Il secondo motivo riguardava il merito. Un mese prima della mozione su Cosentino il capogruppo PD aveva preteso che votassimo a scatola chiusa contro l'autorizzazione all'arresto di un deputato PD chiesta da un magistrato: senza consultare il gruppo e anzi chiedendo a sorpresa, in aula, un'inversione dell'ordine di votazione che rendeva materialmente impossibile una consultazione del gruppo PD da me e qualcun altro auspicata. In quel caso non ho proprio partecipato alla votazione: non perché quel deputato meritasse l'arresto (poco dopo il tribunale del riesame lo annullò), ma perché non accettavo che il PD imponesse un voto di difesa della casta senza alcuna discussione approfondimento o almeno informazione del gruppo parlamentare.
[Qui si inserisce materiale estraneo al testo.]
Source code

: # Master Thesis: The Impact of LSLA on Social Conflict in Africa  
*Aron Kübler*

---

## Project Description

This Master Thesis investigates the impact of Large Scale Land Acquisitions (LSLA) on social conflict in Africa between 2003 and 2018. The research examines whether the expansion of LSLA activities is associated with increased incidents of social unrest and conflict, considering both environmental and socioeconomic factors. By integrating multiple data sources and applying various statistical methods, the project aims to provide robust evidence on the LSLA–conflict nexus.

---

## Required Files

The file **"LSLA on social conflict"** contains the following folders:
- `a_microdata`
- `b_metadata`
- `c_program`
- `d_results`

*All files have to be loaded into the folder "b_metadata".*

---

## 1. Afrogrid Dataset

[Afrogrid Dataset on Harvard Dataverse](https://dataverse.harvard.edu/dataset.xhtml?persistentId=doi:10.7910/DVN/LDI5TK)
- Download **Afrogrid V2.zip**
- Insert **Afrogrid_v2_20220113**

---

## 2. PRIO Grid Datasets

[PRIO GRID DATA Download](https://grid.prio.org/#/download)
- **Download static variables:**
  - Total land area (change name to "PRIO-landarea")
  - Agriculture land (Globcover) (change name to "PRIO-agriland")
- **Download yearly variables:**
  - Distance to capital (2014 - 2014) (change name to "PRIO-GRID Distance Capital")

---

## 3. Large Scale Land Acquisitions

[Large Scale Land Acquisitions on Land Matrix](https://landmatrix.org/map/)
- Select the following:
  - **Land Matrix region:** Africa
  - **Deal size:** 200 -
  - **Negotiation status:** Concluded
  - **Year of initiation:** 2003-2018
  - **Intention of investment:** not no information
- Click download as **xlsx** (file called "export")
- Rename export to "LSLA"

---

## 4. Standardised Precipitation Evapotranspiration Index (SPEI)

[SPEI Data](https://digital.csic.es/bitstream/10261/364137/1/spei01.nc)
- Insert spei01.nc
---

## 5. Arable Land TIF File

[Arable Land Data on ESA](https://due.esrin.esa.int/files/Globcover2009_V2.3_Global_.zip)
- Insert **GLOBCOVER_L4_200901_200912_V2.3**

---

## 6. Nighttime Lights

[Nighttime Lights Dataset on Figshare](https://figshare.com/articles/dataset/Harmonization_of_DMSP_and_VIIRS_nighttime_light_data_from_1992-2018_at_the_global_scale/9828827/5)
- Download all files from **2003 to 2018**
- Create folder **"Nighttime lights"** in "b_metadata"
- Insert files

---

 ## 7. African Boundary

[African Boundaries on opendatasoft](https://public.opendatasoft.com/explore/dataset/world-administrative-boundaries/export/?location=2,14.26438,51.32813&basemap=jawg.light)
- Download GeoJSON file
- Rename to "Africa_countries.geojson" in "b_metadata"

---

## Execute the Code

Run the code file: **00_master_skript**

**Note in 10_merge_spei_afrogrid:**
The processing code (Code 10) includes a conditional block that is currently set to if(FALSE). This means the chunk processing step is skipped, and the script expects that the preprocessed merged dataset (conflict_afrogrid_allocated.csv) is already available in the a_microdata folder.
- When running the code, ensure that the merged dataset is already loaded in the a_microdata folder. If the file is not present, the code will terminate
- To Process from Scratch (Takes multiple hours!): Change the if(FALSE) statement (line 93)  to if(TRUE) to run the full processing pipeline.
Dopo un mese poteva, lo stesso PD che aveva difeso senza se e senza ma un proprio deputato su cui pendeva una richiesta di arresto, chiedere le dimissioni di un sottosegretario avversario sul cui capo pendeva, all'epoca, soltanto un'inchiesta giornalistica? Secondo me, no.

 

Il controllo critico e implacabile della stampa e degli elettori ai comportamenti individuali e di gruppo è un aiuto del quale il PD non può fare a meno: sulla questione morale e anche, mi auguro, su altre questioni di primaria importanza. Abbiamo un nuovo segretario e fra poco anche un nuovo capogruppo alla Camera e un nuovo gruppo dirigente: un monitoraggio dell'efficacia e della coerenza del PD, dei gruppi parlamentari e dei loro singoli componenti, rappresenta un servizio impagabile anche per il futuro.